Chilean coal magnate (1810–1863)

Matías Cousiño Jorquera (1810–1863) was a Chilean coal magnate and patriarch of the wealthy Cousiño family. Cousiño's most emblematic coal mine was found in Lota a small coastal town on the coast of the Bío-Bío Region, where steam ships that crossed the Strait of Magellan could be resupplied with coal.

==Early and personal life==

Matías Cousiño was born in Santiago, Chile as the son of José Agustín Cousiño Zapata and Josefa de Jorquera y Alfaro, a family of Galician and Spanish descent.
During the War for Independence, his family lost their wealth, and Matías was forced to work at an early age. He worked in the post office of Valparaíso, where his father was the boss. He went on to succeed his father in 1828. During this time, he married Loreto Squella y Lopetegui, who died giving birth to his first son, Luis Cousiño Squella. Matías Cousiño studied in Santiago without excelling in his academics, but doing so in business.

In 1841, he married Luz Gallo Zavala, who had 2 children. Thanks to his economic power, he was elected to the Chamber of Deputies, representing the Petorca (1849–1852) and Quillota (1852–1855). He was elected senator between 1855 and 1864 but died on March 21, 1863, in Santiago.

==Birth of the entrepreneur==

He quit his work at the post office to begin exporting animals to Argentina, and the success of this business led him to search for new ventures, one being the new silver mines in Copiapó. At the end of the 1840s, he expanded into the milling industry in Concepción. He organized a milling association that exported flour and wheat to the Pacific coast.

His mining career began as a butler in the mines of Ramón Ignacio de Goyenechea, an investor in the silver mine of Descubridora de Chañarcillo in the Atacama Desert. He continued ascending in position until his marriage in 1841, widow of Ignacio de Goyenechea, allowed him to combine the two fortunes. His fortune continued to grow when in 1844, along with Rafael Torreblanca, he invented a new machine to extract metals. He obtained an exclusive permit for its use from Manuel Bulnes' government for ten years.

In 1850, Matías became director of The Copiapó Mining Group, the most powerful association in Chile.

_Action item 1_
In the text about Matías Cousiño, what did he invent in 1844 together with Rafael Torreblanca?
_Action item 2_
Duplicate everything in the Matías Cousiño text from "Chilean coal magnate (1810–1863)" down to "and Spanish descent.".
The entries come from a separate source and are unrelated to the text above.

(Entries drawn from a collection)
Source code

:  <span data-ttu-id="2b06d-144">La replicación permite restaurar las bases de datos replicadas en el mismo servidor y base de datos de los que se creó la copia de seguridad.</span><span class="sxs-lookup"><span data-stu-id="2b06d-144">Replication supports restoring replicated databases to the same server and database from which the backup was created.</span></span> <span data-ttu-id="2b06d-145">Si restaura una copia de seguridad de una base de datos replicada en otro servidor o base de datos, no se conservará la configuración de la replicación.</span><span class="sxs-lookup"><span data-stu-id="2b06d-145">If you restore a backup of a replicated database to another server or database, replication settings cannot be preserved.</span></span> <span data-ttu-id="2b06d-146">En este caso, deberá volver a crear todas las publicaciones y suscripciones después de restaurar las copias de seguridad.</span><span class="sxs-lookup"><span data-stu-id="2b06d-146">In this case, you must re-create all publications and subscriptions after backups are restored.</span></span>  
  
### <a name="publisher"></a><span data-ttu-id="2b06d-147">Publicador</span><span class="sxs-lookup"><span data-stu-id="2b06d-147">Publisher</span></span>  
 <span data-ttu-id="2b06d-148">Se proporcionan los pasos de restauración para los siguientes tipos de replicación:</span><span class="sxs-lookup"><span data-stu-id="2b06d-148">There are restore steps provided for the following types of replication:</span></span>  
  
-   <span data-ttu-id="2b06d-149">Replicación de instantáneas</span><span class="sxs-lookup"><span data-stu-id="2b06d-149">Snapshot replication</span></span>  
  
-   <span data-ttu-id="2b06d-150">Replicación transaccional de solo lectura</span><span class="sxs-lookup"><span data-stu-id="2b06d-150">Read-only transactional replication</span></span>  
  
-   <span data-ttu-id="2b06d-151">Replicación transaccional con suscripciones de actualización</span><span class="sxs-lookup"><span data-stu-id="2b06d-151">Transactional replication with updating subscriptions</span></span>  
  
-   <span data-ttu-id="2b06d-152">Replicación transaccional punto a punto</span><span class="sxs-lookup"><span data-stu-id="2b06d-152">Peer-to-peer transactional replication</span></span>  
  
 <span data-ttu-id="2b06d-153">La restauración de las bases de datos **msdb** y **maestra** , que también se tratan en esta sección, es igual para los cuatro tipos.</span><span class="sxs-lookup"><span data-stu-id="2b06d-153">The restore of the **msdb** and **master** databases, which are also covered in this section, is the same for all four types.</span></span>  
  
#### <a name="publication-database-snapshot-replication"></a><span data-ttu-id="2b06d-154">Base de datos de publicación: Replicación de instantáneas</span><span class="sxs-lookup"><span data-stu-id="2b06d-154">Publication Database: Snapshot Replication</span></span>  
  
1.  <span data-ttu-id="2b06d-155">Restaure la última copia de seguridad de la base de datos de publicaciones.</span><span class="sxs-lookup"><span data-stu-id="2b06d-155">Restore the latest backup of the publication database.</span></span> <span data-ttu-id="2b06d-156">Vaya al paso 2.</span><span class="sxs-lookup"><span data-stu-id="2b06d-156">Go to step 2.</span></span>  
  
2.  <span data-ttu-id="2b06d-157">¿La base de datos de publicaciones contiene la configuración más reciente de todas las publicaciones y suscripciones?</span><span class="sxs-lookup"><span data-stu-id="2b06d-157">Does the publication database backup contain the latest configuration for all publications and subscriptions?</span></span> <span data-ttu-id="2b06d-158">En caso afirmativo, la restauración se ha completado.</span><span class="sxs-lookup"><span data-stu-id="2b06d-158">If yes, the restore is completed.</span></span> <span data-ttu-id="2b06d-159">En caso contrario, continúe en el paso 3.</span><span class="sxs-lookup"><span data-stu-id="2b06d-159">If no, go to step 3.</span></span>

_Written solution 1_
A new machine to extract metals.

_Written solution 2_
Chilean coal magnate (1810–1863)

Matías Cousiño Jorquera (1810–1863) was a Chilean coal magnate and patriarch of the wealthy Cousiño family. Cousiño's most emblematic coal mine was found in Lota a small coastal town on the coast of the Bío-Bío Region, where steam ships that crossed the Strait of Magellan could be resupplied with coal.

==Early and personal life==

Matías Cousiño was born in Santiago, Chile as the son of José Agustín Cousiño Zapata and Josefa de Jorquera y Alfaro, a family of Galician and Spanish descent.